Neural Network Understanding
A basic NN would work pixel by pixel basis and just use the colours to detect balls, this is what is described in Prof Marco Winzker's Introductory Videos on Machine Learning on FPGAs. Source Code is also provided in VHDL
A CNN - convolutional neural network works by convolving parts of the image with a matrix. This is useful in detecting lines/shapes in images as it convolves the images with matrices, and hence needs top and bottom pixels to compare (would require storing top and bottom pixels in a register). This is obviously the best option disregarding compute power.
Wonder if we can combine the Circle Hough Transform and the basic NN for colour detection to recognise areas. But again, requires storing multiple pixels.

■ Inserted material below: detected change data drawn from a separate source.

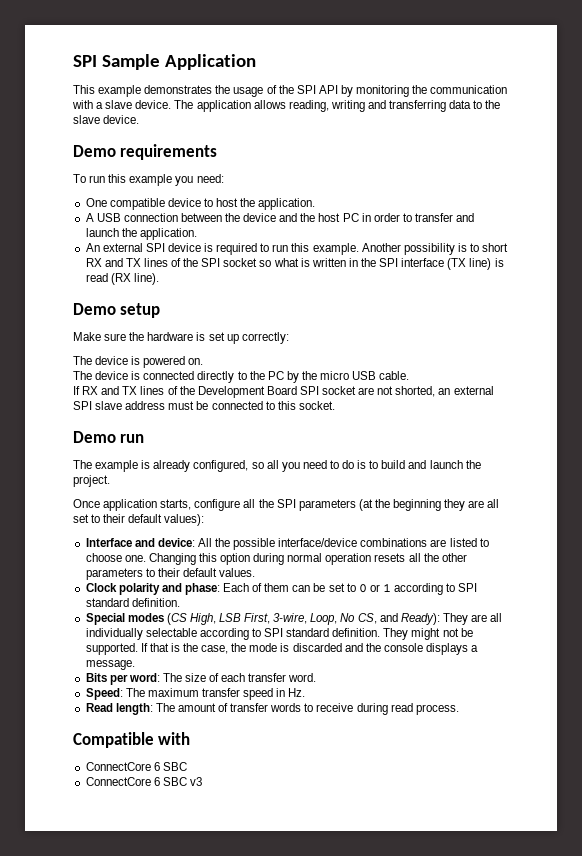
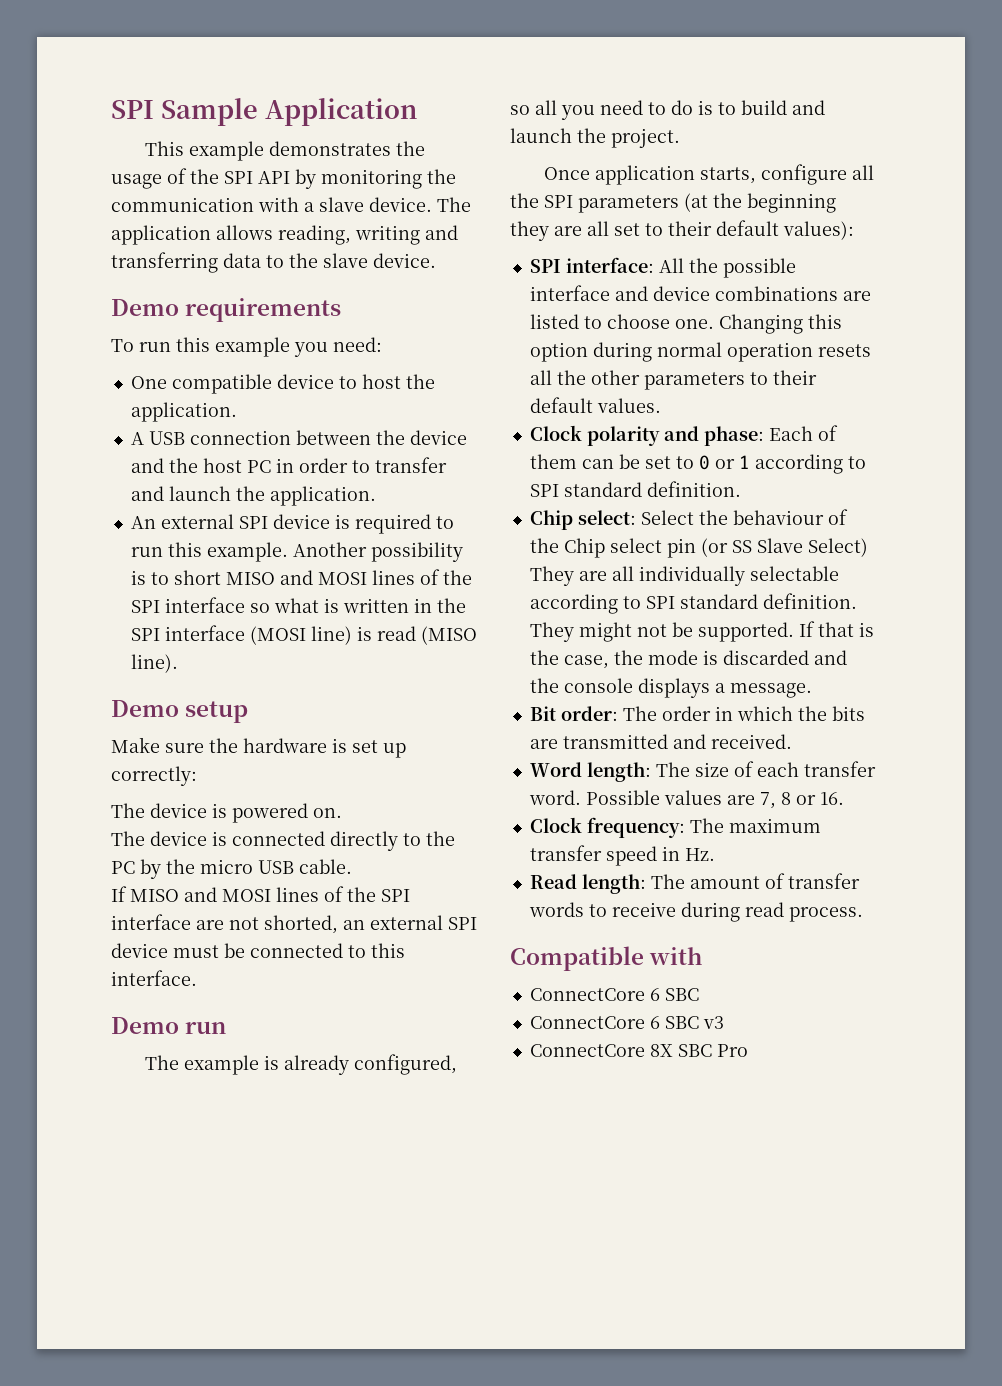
[85,258,258,267] RX and TX lines of the SPI socket -> [225,569,472,585] [130,597,245,613] MISO and MOSI lines of the SPI interface
[447,258,467,270] (TX -> [249,626,306,645] (MOSI
[110,273,131,285] (RX -> [420,626,477,645] (MISO
[82,386,357,398] RX and TX lines of the Development Board SPI socket -> [130,886,410,902] [111,914,191,930] MISO and MOSI lines of the SPI interface
[95,401,166,410] slave address -> [111,943,168,958] device
[298,401,335,410] socket. -> [111,970,197,986] interface.
[85,538,358,550] Interface and device: All the possible interface/device -> [529,257,796,278] [529,285,710,301] SPI interface: All the possible interface and device
[85,613,440,625] Special modes (CS High, LSB First, 3-wire, Loop, No CS, and Ready): -> [529,509,848,530] [529,538,868,558] Chip select: Select the behaviour of the Chip select pin (or SS Slave Select)
[85,673,160,685] Bits per word: -> [529,706,865,721] [529,734,792,749] [529,762,651,782] Bit order: The order in which the bits are transmitted and received. // Word length:
[85,688,123,700] // Speed: -> [585,790,844,809] [529,817,685,838] Possible values are 7, 8 or 16. // Clock frequency:
(202, 781) none -> [529,1044,748,1057] // ConnectCore 8X SBC Pro

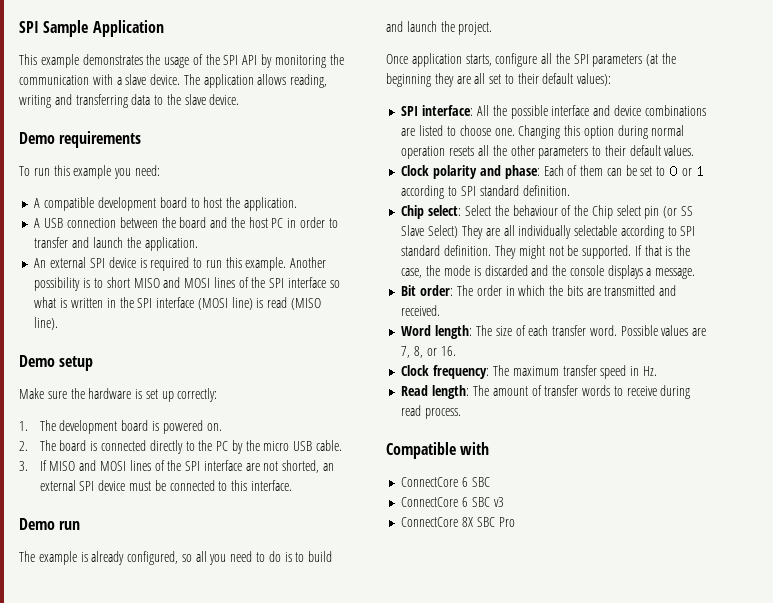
[130,374,334,394] One compatible device -> [34,197,187,211] A compatible development board
[409,430,467,445] device -> [179,217,207,228] board
[111,803,207,818] The device -> [19,420,149,434] 1. The development board
[111,831,207,846] The device -> [19,440,87,451] 2. The board
(352, 866) none -> [19,461,28,471] 3.
[780,792,791,805] 8 -> [414,346,424,358] 8,

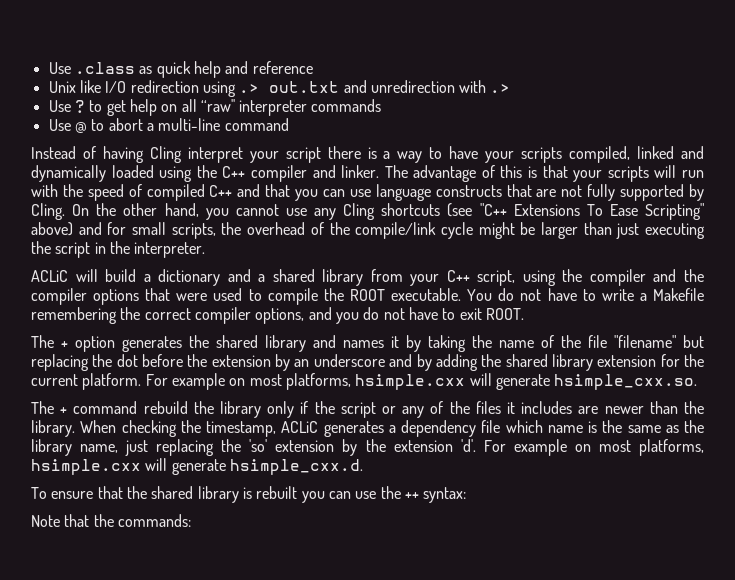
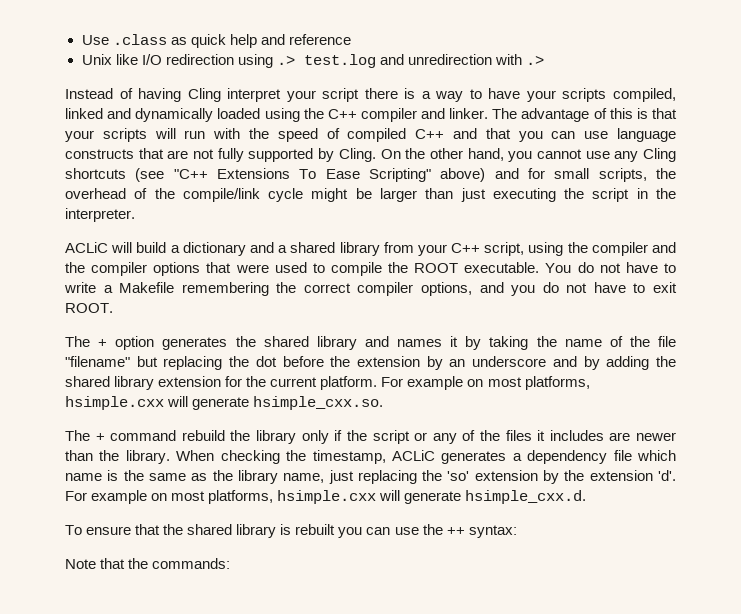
[269,81,340,93] out.txt -> [303,54,376,68] test.log
[48,99,382,116] [48,118,289,133] // Use ? to get help on all ‘‘raw'' interpreter commands // Use @ to abort a multi-line command -> (544, 60) none

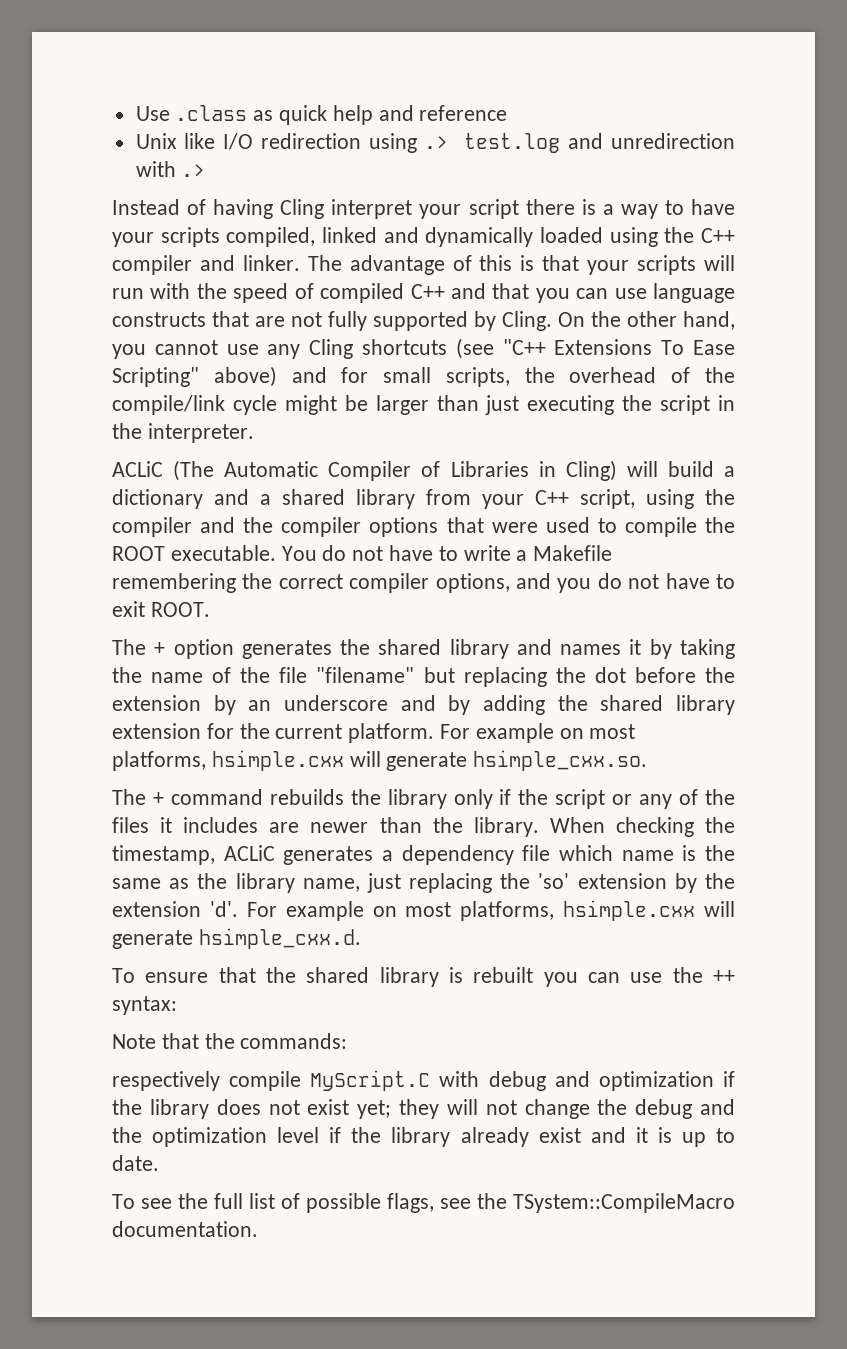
(108, 247) none -> [173,460,617,481] (The Automatic Compiler of Libraries in Cling)
[181,430,225,441] rebuild -> [269,789,344,805] rebuilds
(231, 563) none -> [112,1070,735,1091] [112,1099,735,1119] [112,1127,736,1147] [112,1155,159,1171] [112,1193,735,1213] [112,1221,258,1237] // respectively compile MyScript.C with debug and optimization if the library does not exist yet; they will not change the debug and the optimization level if the library already exist and it is up to date. // To see the full list of possible flags, see the TSystem::CompileMacro documentation.

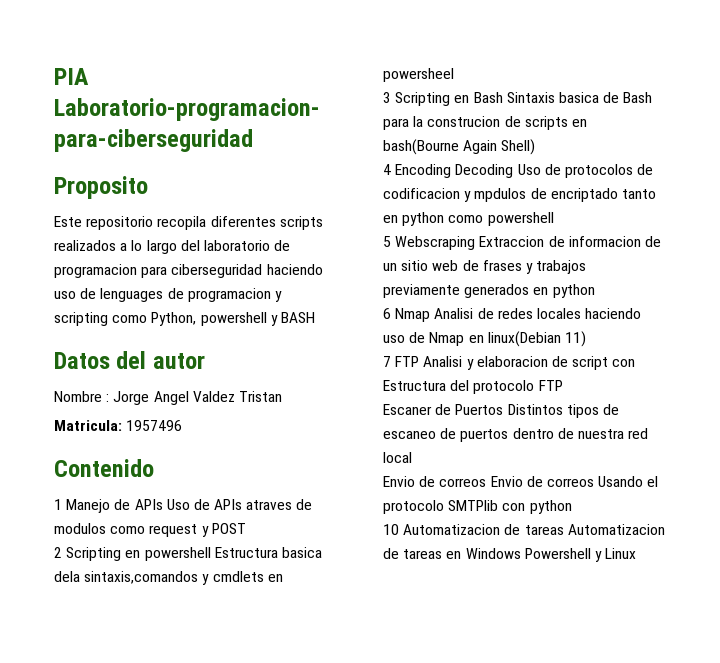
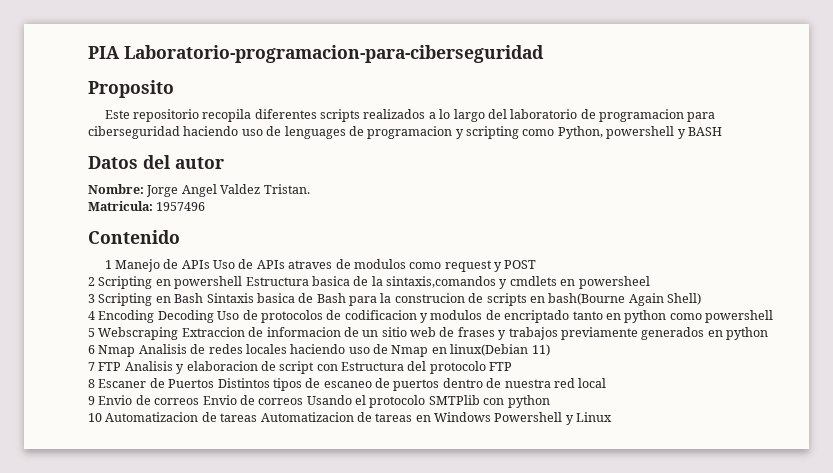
[54,391,110,402] Nombre : -> [88,184,144,194] Nombre:
[238,391,282,402] Tristan -> [263,184,310,194] Tristan.
[54,571,80,582] dela -> [353,276,383,286] de la
[474,188,527,202] mpdulos -> [430,310,483,320] modulos
[434,308,474,319] Analisi -> [138,344,187,354] Analisis
[423,356,463,367] Analisi -> [124,361,173,371] Analisis
(563, 385) none -> [88,379,95,388] 8
(412, 457) none -> [88,396,95,405] 9

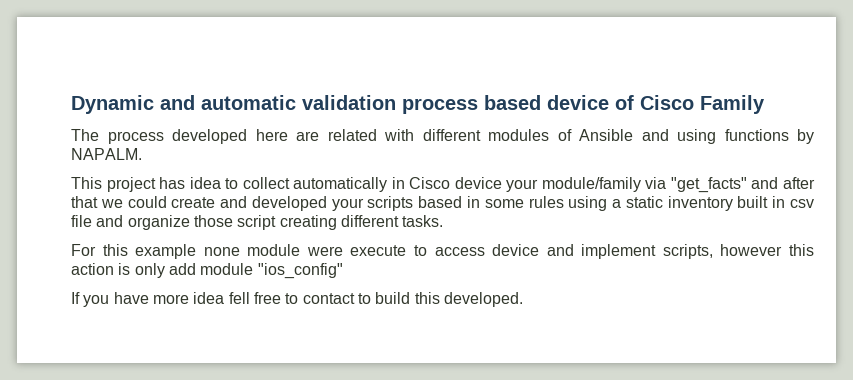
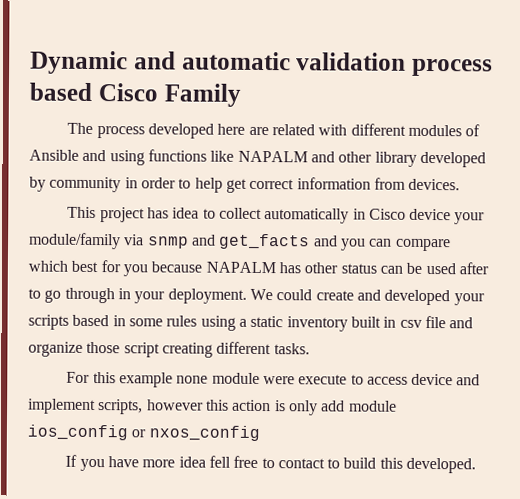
[547,95,634,110] device of -> (92, 91) none
[797,129,814,144] [71,148,142,160] by NAPALM. -> [210,150,486,168] [29,176,461,193] like NAPALM and other library developed by community in order to help get correct information from devices.
[670,177,815,193] [71,196,123,208] "get_facts" and after that we -> [147,233,451,252] [28,260,489,277] [28,287,273,304] snmp and get_facts and you can compare which best for you because NAPALM has other status can be used after to go through in your deployment. We
[257,263,343,279] "ios_config" -> [27,424,260,442] ios_config or nxos_config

The challenge in the Computer Vision is recognising the shape of the circle. Colour is quite easy as we can just check for pixels and their rgb value, but shapes are difficult. (Let me know if anyone has any ideas?) Shape is important as for the dark balls, if classification is by colour alone, the background colour may contain colours similars to the ball and hence make ball detection difficult.